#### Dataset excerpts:
*** Begin section ***

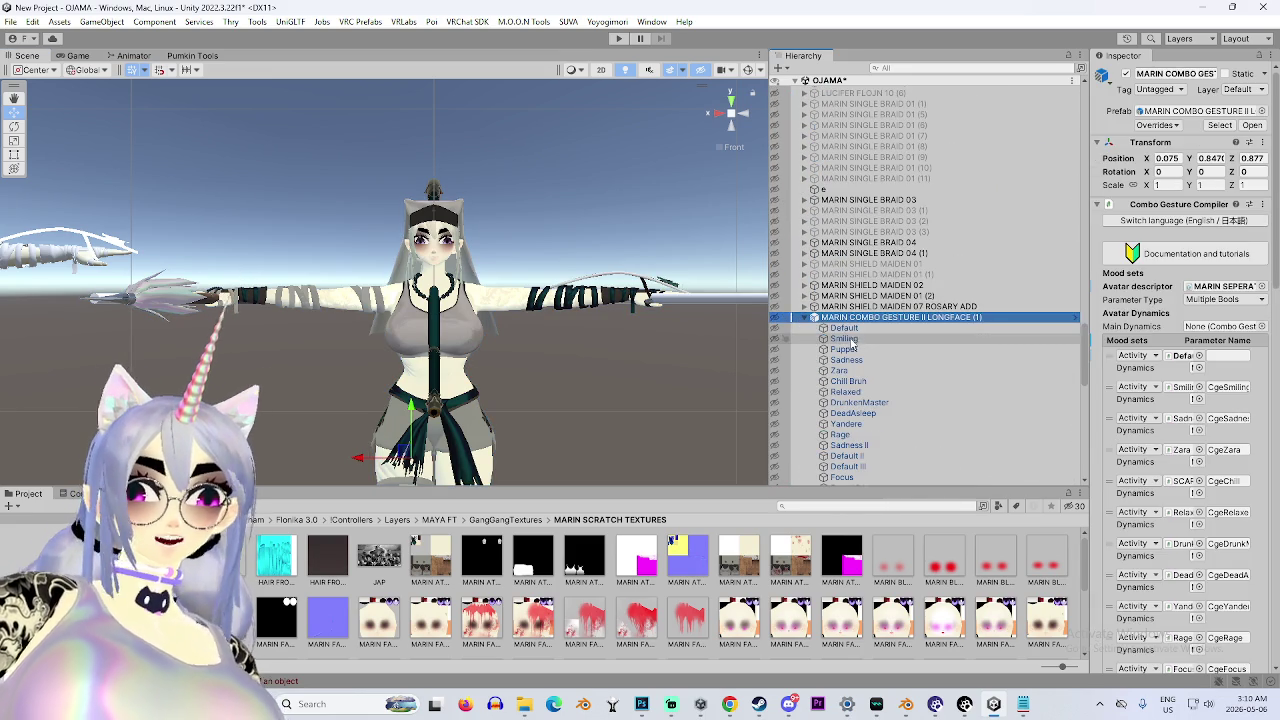
click(844, 328)
scroll(down, 3)
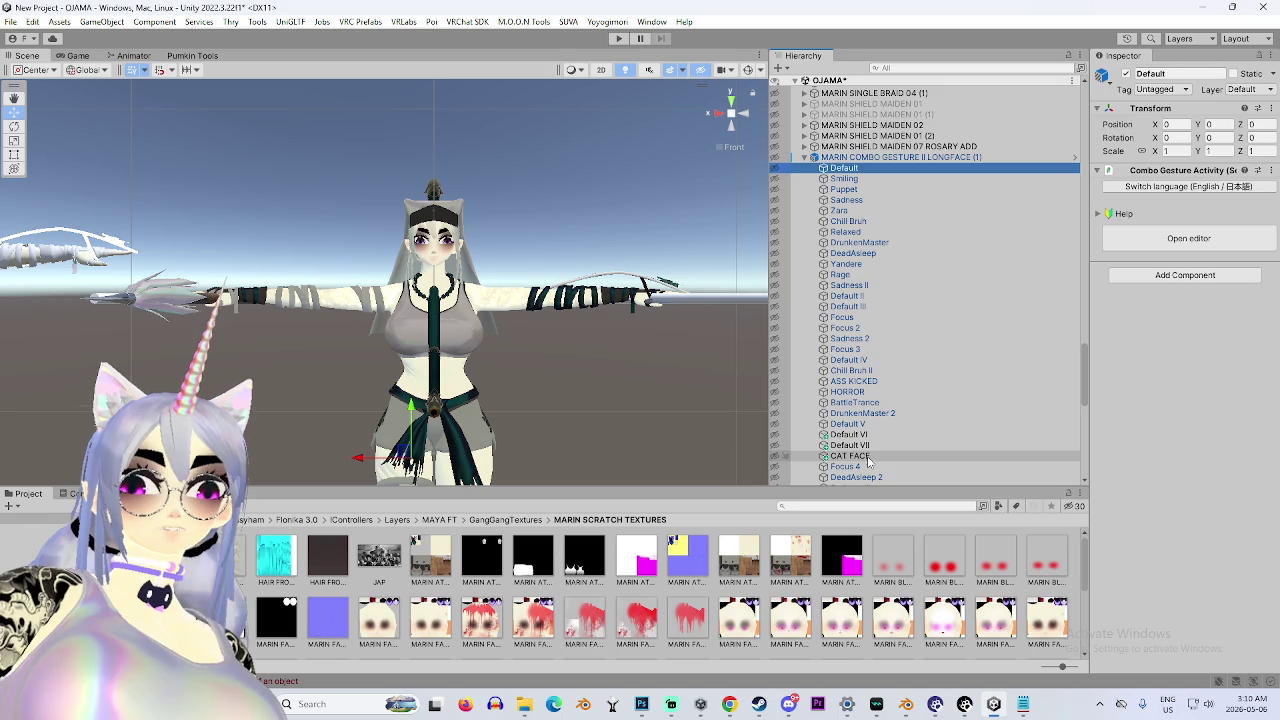
click(850, 456)
scroll(down, 3)
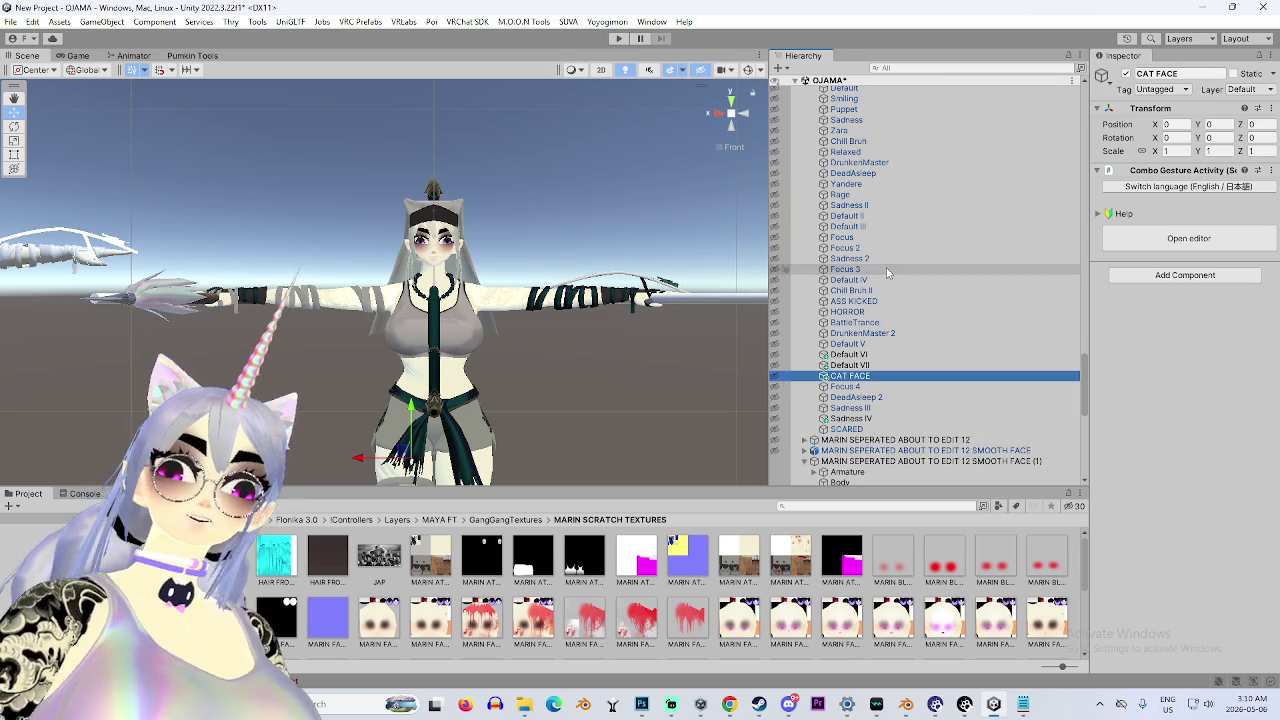
scroll(up, 3)
Locate the compiler's FX animator controller in the project files.
click(900, 197)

*** End section ***

#### EXERCISE GOAL:
Word for word, please reproduce each entry above and leave out every picture.

#### ANSWER TO THIS TASK:
click(844, 328)
scroll(down, 3)
click(850, 456)
scroll(down, 3)
scroll(up, 3)
Locate the compiler's FX animator controller in the project files.
click(900, 197)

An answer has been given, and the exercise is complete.